**INSTRUCTIONS TO FOLLOW:** With pictures left out, set down exactly the lines that begin at the one containing "nijak krácen s" and end with the last line of the entries below.

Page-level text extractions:
════════════════════

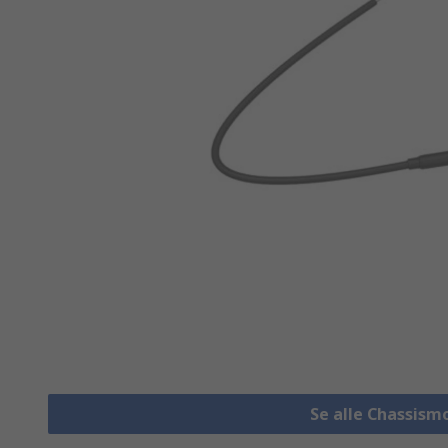
Se alle Chassis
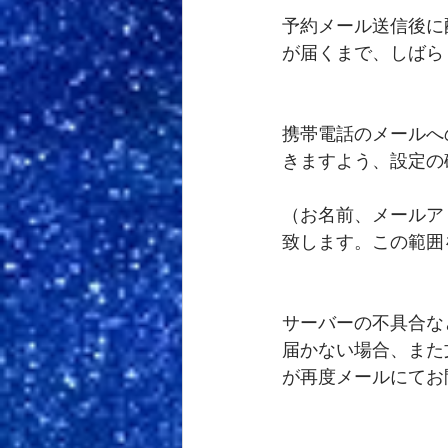
予約メール送信後に
が届くまで、しばら
携帯電話のメールへの返
きますよう、設定の
（お名前、メールア
致します。この範囲
サーバーの不具合な
届かない場合、また
が再度メールにてお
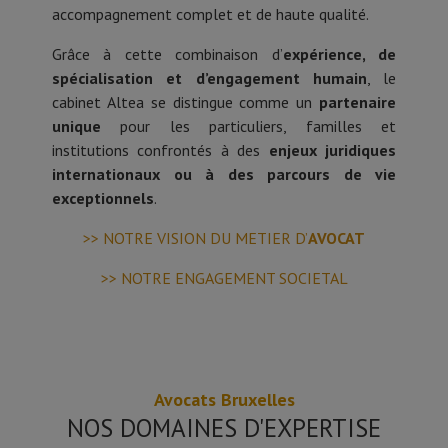
accompagnement complet et de haute qualité.
Grâce à cette combinaison d’
expérience, de
spécialisation et d’engagement humain
, le
cabinet Altea se distingue comme un
partenaire
unique
pour les particuliers, familles et
institutions confrontés à des
enjeux juridiques
internationaux ou à des parcours de vie
exceptionnels
.
>> NOTRE VISION DU METIER D’
AVOCAT
>> NOTRE ENGAGEMENT SOCIETAL
Avocats Bruxelles
NOS DOMAINES D'EXPERTISE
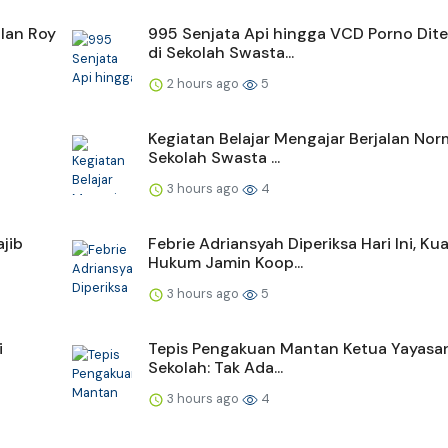
lan Roy
995 Senjata Api hingga VCD Porno Di
di Sekolah Swasta...
2 hours ago
5
Kegiatan Belajar Mengajar Berjalan Norm
Sekolah Swasta ...
3 hours ago
4
jib
Febrie Adriansyah Diperiksa Hari Ini, Ku
Hukum Jamin Koop...
3 hours ago
5
i
Tepis Pengakuan Mantan Ketua Yayasan
Sekolah: Tak Ada...
3 hours ago
4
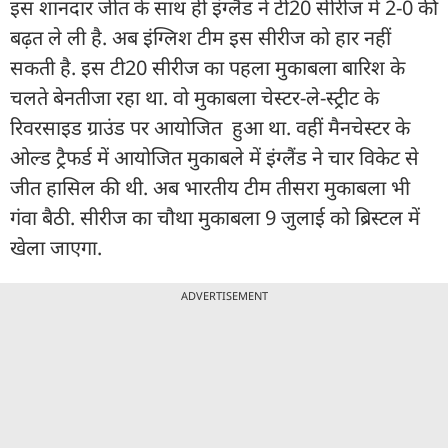
इस शानदार जीत के साथ ही इंग्लैंड ने टी20 सीरीज में 2-0 की
बढ़त ले ली है. अब इंग्लिश टीम इस सीरीज को हार नहीं
सकती है. इस टी20 सीरीज का पहला मुकाबला बारिश के
चलते बेनतीजा रहा था. वो मुकाबला चेस्टर-ले-स्ट्रीट के
रिवरसाइड ग्राउंड पर आयोजित हुआ था. वहीं मैनचेस्टर के
ओल्ड ट्रैफर्ड में आयोजित मुकाबले में इंग्लैंड ने चार विकेट से
जीत हासिल की थी. अब भारतीय टीम तीसरा मुकाबला भी
गंवा बैठी. सीरीज का चौथा मुकाबला 9 जुलाई को ब्रिस्टल में
खेला जाएगा.
ADVERTISEMENT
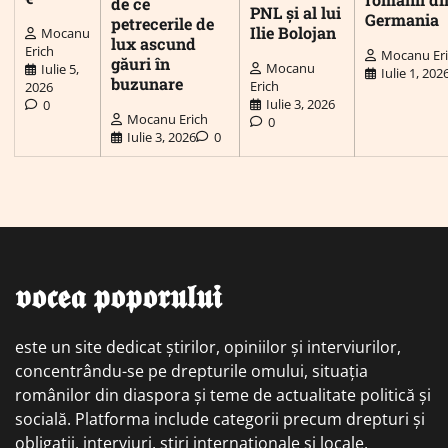
de ce
PNL și al lui
Germania
petrecerile de
Ilie Bolojan
Mocanu
lux ascund
Erich
Mocanu Er
găuri în
Mocanu
Iulie 5,
Iulie 1, 202
buzunare
Erich
2026
Iulie 3, 2026
0
Mocanu Erich
0
Iulie 3, 2026
0
𝖛𝖔𝖈𝖊𝖆 𝖕𝖔𝖕𝖔𝖗𝖚𝖑𝖚𝖎
este un site dedicat știrilor, opiniilor și interviurilor,
concentrându-se pe drepturile omului, situația
românilor din diaspora și teme de actualitate politică și
socială. Platforma include categorii precum drepturi și
obligații, interviuri, știri internaționale și locale,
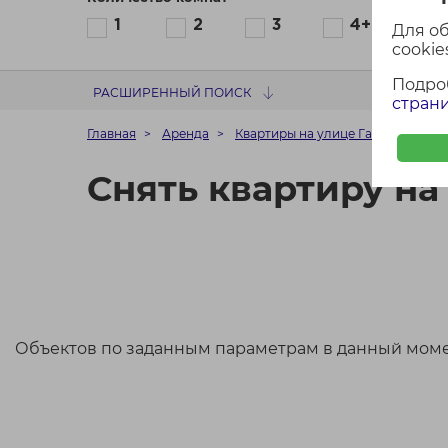
1
2
3
4+
Для о
cookies
Подро
РАСШИРЕННЫЙ ПОИСК
страни
Главная
Аренда
Квартиры на улице Гастелло в М
Снять квартиру на
Объектов по заданным параметрам в данный моме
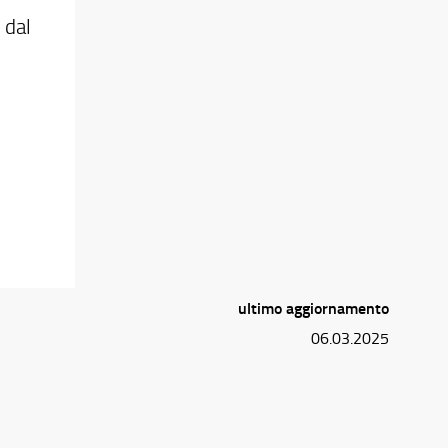
 dal
ultimo aggiornamento
06.03.2025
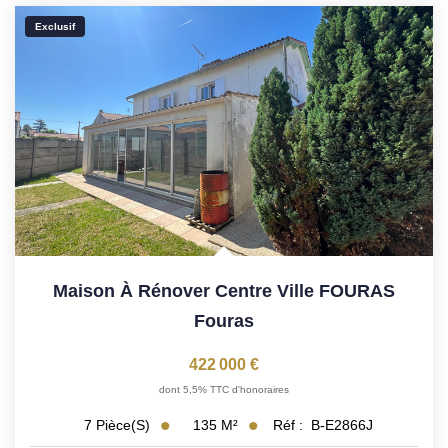
Exclusif
Maison À Rénover Centre Ville FOURAS
Fouras
422 000 €
dont 5,5% TTC d'honoraires
135
M²
Réf :
B-E2866J
7
Pièce(s)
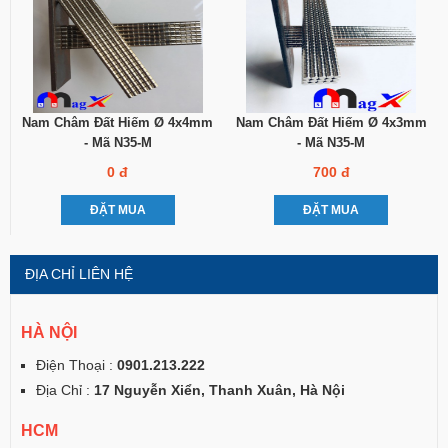
Nam Châm Đất Hiếm Ø 4x4mm
Nam Châm Đất Hiếm Ø 4x3mm
- Mã N35-M
- Mã N35-M
0 đ
700 đ
ĐẶT MUA
ĐẶT MUA
ĐỊA CHỈ LIÊN HỆ
HÀ NỘI
Điện Thoại :
0901.213.222
Địa Chỉ :
17 Nguyễn Xiển, Thanh Xuân, Hà Nội
HCM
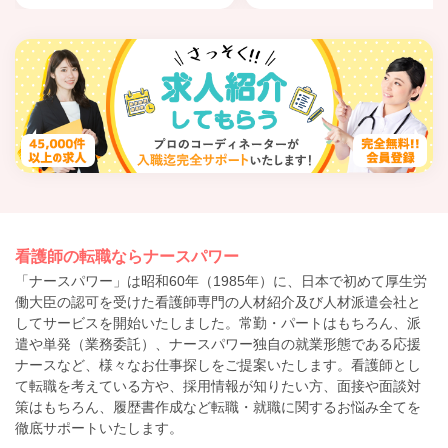
看護師の転職ならナースパワー
「ナースパワー」は昭和60年（1985年）に、日本で初めて厚生労
働大臣の認可を受けた看護師専門の人材紹介及び人材派遣会社と
してサービスを開始いたしました。常勤・パートはもちろん、派
遣や単発（業務委託）、ナースパワー独自の就業形態である応援
ナースなど、様々なお仕事探しをご提案いたします。看護師とし
て転職を考えている方や、採用情報が知りたい方、面接や面談対
策はもちろん、履歴書作成など転職・就職に関するお悩み全てを
徹底サポートいたします。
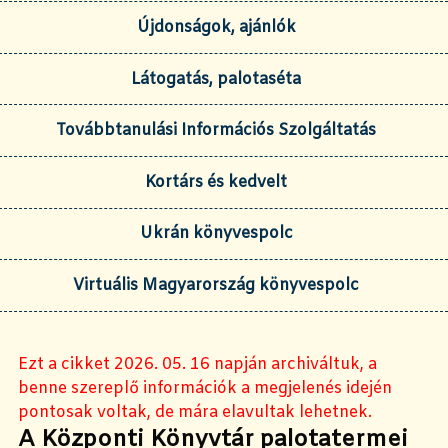
Újdonságok, ajánlók
Látogatás, palotaséta
Továbbtanulási Információs Szolgáltatás
Kortárs és kedvelt
Ukrán könyvespolc
Virtuális Magyarország könyvespolc
Ezt a cikket 2026. 05. 16 napján archiváltuk, a
benne szereplő információk a megjelenés idején
pontosak voltak, de mára elavultak lehetnek.
A Központi Könyvtár palotatermei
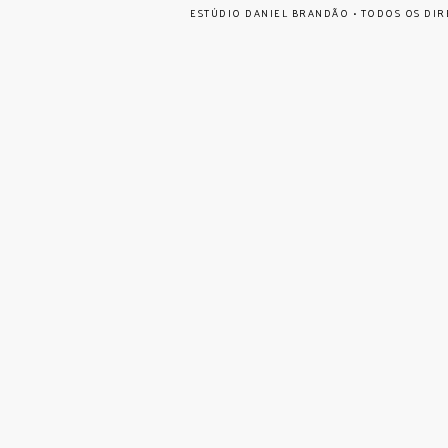
ESTÚDIO DANIEL BRANDÃO • TODOS OS DIR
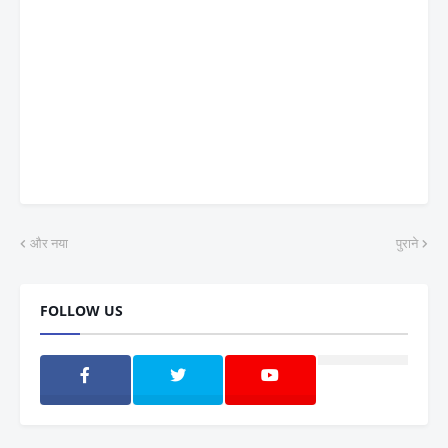
और नया
पुराने
FOLLOW US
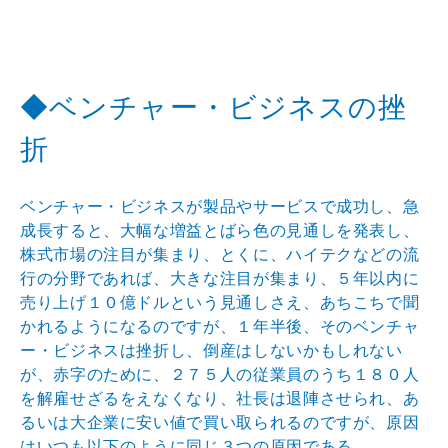
◆ベンチャー・ビジネスの挫
折
ベンチャー・ビジネスが製品やサービスで成功し、急
成長
すると、大幅な増益とばら色の見通しを発表し、
株式市場
の注目が集まり、とくに、ハイテクなどの流
行の分野であ
れば、大きな注目が集まり、５年以内に
売り上げ１０億ド
ルという見通しさえ、あちこちで聞
かれるようになるので
すが、１年半後、そのベンチャ
ー・ビジネスは挫折し、倒
産はしないかもしれない
が、赤字のために、２７５人の従
業員のうち１８０人
を解雇せざるをえなくなり、社長は退
陣させられ、あ
るいは大企業に安い値で買い取られるので
すが、原因
はいつも以下のように同じ３つの原因である。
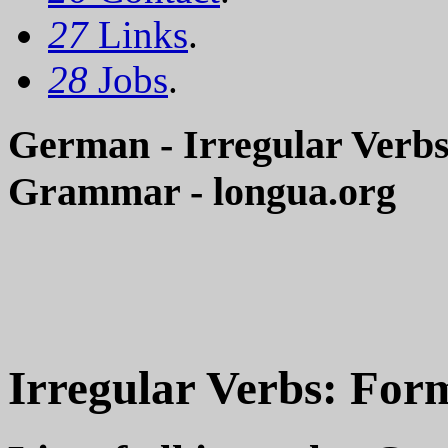
27
Links
.
28
Jobs
.
German - Irregular Verbs: 
Grammar - longua.org
Irregular Verbs: Forms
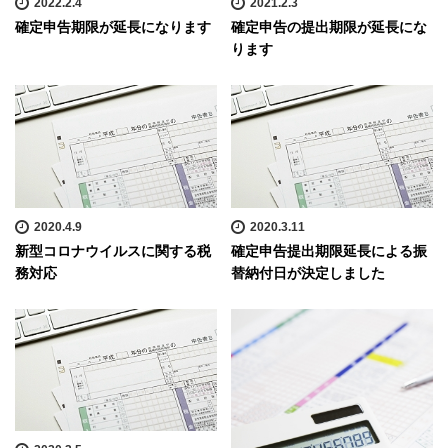
2022.2.4
2021.2.3
確定申告期限が延長になります
確定申告の提出期限が延長にな
ります
2020.4.9
2020.3.11
新型コロナウイルスに関する税
確定申告提出期限延長による振
務対応
替納付日が決定しました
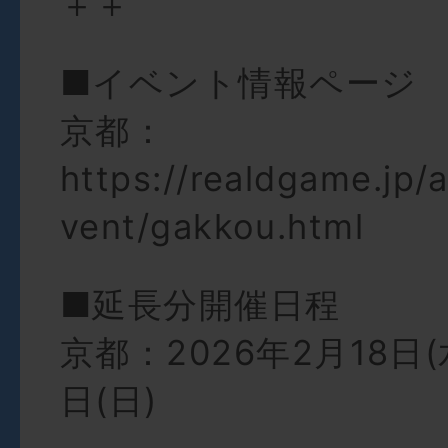
＋＋
■イベント情報ページ
京都：
https://realdgame.jp/a
vent/gakkou.html
■延長分開催日程
京都：2026年2月18日(水
日(日)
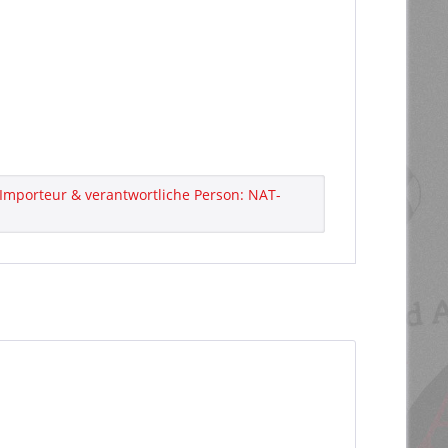
Importeur & verantwortliche Person: NAT-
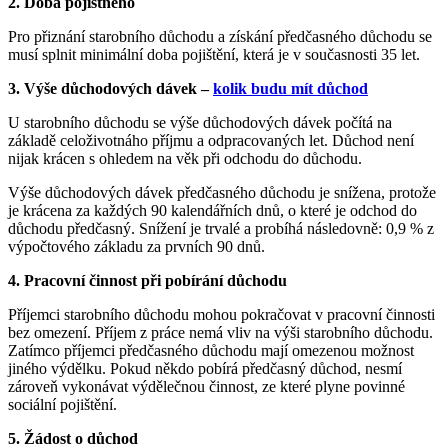
2. Doba pojistného
Pro přiznání starobního důchodu a získání předčasného důchodu se
musí splnit minimální doba pojištění, která je v současnosti 35 let.
3. Výše důchodových dávek
–
kolik budu mít důchod
U starobního důchodu se výše důchodových dávek počítá na
základě celoživotnáho příjmu a odpracovaných let. Důchod není
nijak krácen s ohledem na věk při odchodu do důchodu.
Výše důchodových dávek předčasného důchodu je snížena, protože
je krácena za každých 90 kalendářních dnů, o které je odchod do
důchodu předčasný. Snížení je trvalé a probíhá následovně: 0,9 % z
výpočtového základu za prvních 90 dnů.
4. Pracovní činnost při pobírání důchodu
Příjemci starobního důchodu mohou pokračovat v pracovní činnosti
bez omezení. Příjem z práce nemá vliv na výši starobního důchodu.
Zatímco příjemci předčasného důchodu mají omezenou možnost
jiného výdělku. Pokud někdo pobírá předčasný důchod, nesmí
zároveň vykonávat výdělečnou činnost, ze které plyne povinné
sociální pojištění.
5. Žádost o důchod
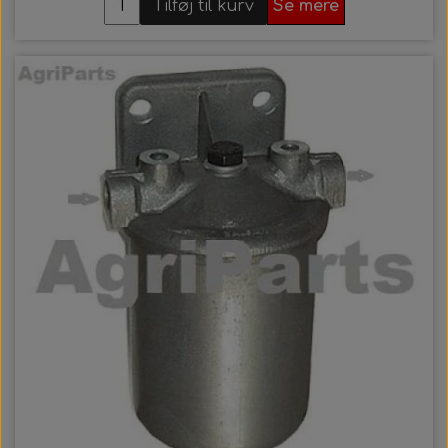
Tilføj til kurv
Se mere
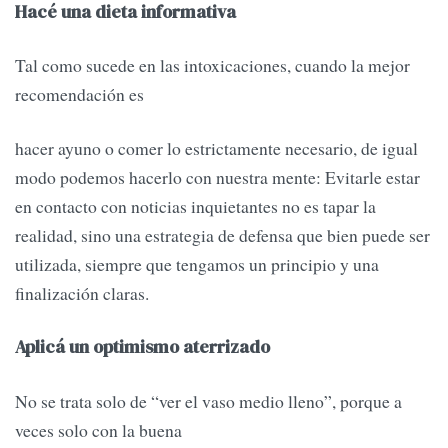
Hacé una dieta informativa
Tal como sucede en las intoxicaciones, cuando la mejor
recomendación es
hacer ayuno o comer lo estrictamente necesario, de igual
modo podemos hacerlo con nuestra mente: Evitarle estar
en contacto con noticias inquietantes no es tapar la
realidad, sino una estrategia de defensa que bien puede ser
utilizada, siempre que tengamos un principio y una
finalización claras.
Aplicá un optimismo aterrizado
No se trata solo de “ver el vaso medio lleno”, porque a
veces solo con la buena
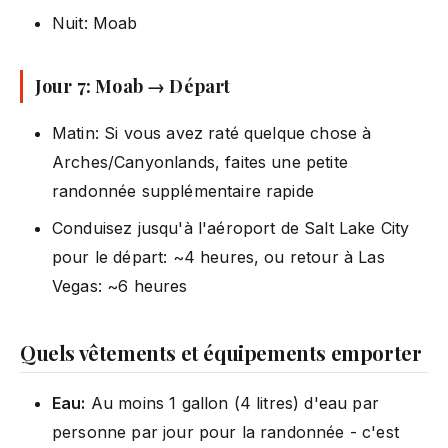
Nuit: Moab
Jour 7: Moab → Départ
Matin: Si vous avez raté quelque chose à
Arches/Canyonlands, faites une petite
randonnée supplémentaire rapide
Conduisez jusqu'à l'aéroport de Salt Lake City
pour le départ: ~4 heures, ou retour à Las
Vegas: ~6 heures
Quels vêtements et équipements emporter
Eau:
Au moins 1 gallon (4 litres) d'eau par
personne par jour pour la randonnée - c'est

════════════════════

**TASK RESPONSE:**
nijak krácen s ohledem na věk při odchodu do důchodu.
Výše důchodových dávek předčasného důchodu je snížena, protože
je krácena za každých 90 kalendářních dnů, o které je odchod do
důchodu předčasný. Snížení je trvalé a probíhá následovně: 0,9 % z
výpočtového základu za prvních 90 dnů.
4. Pracovní činnost při pobírání důchodu
Příjemci starobního důchodu mohou pokračovat v pracovní činnosti
bez omezení. Příjem z práce nemá vliv na výši starobního důchodu.
Zatímco příjemci předčasného důchodu mají omezenou možnost
jiného výdělku. Pokud někdo pobírá předčasný důchod, nesmí
zároveň vykonávat výdělečnou činnost, ze které plyne povinné
sociální pojištění.
5. Žádost o důchod
Tilføj til kurv
Se mere
Hacé una dieta informativa
Tal como sucede en las intoxicaciones, cuando la mejor
recomendación es
hacer ayuno o comer lo estrictamente necesario, de igual
modo podemos hacerlo con nuestra mente: Evitarle estar
en contacto con noticias inquietantes no es tapar la
realidad, sino una estrategia de defensa que bien puede ser
utilizada, siempre que tengamos un principio y una
finalización claras.
Aplicá un optimismo aterrizado
No se trata solo de “ver el vaso medio lleno”, porque a
veces solo con la buena
Nuit: Moab
Jour 7: Moab → Départ
Matin: Si vous avez raté quelque chose à
Arches/Canyonlands, faites une petite
randonnée supplémentaire rapide
Conduisez jusqu'à l'aéroport de Salt Lake City
pour le départ: ~4 heures, ou retour à Las
Vegas: ~6 heures
Quels vêtements et équipements emporter
Eau:
Au moins 1 gallon (4 litres) d'eau par
personne par jour pour la randonnée - c'est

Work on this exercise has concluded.